Câmbio irreal e custos internos prejudicam exportações

O Brasil precisa superar a contradição pela qual exporta cada vez, mas os exportadores ganham cada vez menos. O alerta foi feito pelo presidente da FIERGS, Paulo Tigre, durante a abertura do 100º Encontro de Comércio Exterior, dia 29 de setembro, na sede da entidade, em Porto Alegre. Para ele, não se discute a importância da exportar e aumentar o fluxo de comércio exterior "mas temos que pensar porque, hoje, colocamos mais produtos no mundo e recebemos menos do que em anos anteriores". O Encomex, realizado por iniciativa do Ministério do Desenvolvimento, Indústria e Comércio Exterior, reuniu 2,4 mil pessoas no Teatro do SESI e no Centro de Exposições da FIERGS, durante todo o dia.
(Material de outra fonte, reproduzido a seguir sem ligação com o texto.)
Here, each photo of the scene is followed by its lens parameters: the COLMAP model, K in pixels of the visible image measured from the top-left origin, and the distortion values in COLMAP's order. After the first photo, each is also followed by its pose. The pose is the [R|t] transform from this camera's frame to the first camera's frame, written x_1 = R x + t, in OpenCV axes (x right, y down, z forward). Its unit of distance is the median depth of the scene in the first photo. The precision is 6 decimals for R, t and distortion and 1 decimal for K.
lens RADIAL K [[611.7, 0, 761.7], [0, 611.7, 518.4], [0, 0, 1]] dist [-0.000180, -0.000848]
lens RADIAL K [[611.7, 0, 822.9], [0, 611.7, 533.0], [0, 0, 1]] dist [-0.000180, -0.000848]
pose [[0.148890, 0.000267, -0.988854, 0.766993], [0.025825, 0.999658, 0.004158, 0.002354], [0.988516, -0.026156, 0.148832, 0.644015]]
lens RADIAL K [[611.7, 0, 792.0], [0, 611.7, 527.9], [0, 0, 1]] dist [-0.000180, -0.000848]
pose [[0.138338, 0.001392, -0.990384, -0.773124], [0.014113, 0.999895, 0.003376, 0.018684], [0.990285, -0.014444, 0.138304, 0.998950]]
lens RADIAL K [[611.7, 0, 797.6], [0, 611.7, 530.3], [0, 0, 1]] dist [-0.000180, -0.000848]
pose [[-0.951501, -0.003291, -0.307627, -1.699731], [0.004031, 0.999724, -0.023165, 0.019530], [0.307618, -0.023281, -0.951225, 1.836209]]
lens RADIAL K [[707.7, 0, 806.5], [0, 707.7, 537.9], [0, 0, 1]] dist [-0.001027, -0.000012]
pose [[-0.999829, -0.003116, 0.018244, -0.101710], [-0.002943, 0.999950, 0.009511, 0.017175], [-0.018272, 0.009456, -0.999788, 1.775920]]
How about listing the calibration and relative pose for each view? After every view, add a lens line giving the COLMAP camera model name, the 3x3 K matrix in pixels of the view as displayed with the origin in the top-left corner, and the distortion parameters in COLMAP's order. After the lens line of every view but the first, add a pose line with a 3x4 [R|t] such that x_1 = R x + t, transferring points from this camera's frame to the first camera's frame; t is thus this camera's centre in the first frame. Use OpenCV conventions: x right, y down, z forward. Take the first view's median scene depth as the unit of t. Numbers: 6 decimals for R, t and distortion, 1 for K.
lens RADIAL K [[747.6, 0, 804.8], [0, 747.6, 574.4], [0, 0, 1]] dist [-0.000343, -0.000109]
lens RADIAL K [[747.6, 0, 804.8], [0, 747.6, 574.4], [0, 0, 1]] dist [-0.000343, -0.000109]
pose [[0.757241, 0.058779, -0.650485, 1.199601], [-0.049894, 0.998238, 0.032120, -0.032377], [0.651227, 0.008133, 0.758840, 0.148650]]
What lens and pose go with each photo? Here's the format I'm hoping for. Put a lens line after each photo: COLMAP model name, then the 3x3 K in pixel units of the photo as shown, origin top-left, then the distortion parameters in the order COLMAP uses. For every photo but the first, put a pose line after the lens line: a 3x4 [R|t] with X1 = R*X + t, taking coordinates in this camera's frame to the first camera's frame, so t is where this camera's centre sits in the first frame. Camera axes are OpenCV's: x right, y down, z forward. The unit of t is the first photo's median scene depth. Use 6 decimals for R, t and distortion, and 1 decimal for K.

Segundo Tigre, a valorização do real e o incremento dos custos internos da produção são a causa do problema. "Nos últimos 12 meses, a apreciação da moeda brasileira atingiu 21% em relação a uma cesta de moedas dos 16 principais parceiros comerciais brasileiros", apontou ele, reivindicando uma sinalização da política econômica capaz de corrigir a relação mais exportações/menos rentabilidade. "Isso é fundamental para que alcancemos novos patamares de competitividade, incluindo o câmbio e o ''custo Brasil''".

"O Brasil precisa desenvolver uma cultura exportadora que coloque o mercado externo como um objetivo permanente e aprimore a capacitação das empresas, particularmente das pequenas e médias, para as atividades internacionais", defendeu ele, citando o Mapa Estratégico produzido pela Confederação Nacional da Indústria. "O engajamento das empresas de menor porte no comércio exterior definirá o futuro econômico do País em função de nossas características produtivas".

O presidente da FIERGS observou que o mercado interno brasileiro também deve ser visto como uma das grandes riquezas nacionais, que precisa ser preservada e ampliada. "Para isso, o Governo tem que impedir de um lado o ingresso de artigos e itens à margem dos regramentos legais vigentes e de outro estar atento às barreiras não-tarifárias que de tempos em tempos são lançados sobre produtos brasileiros sem o mínimo amparo técnico ou bom senso".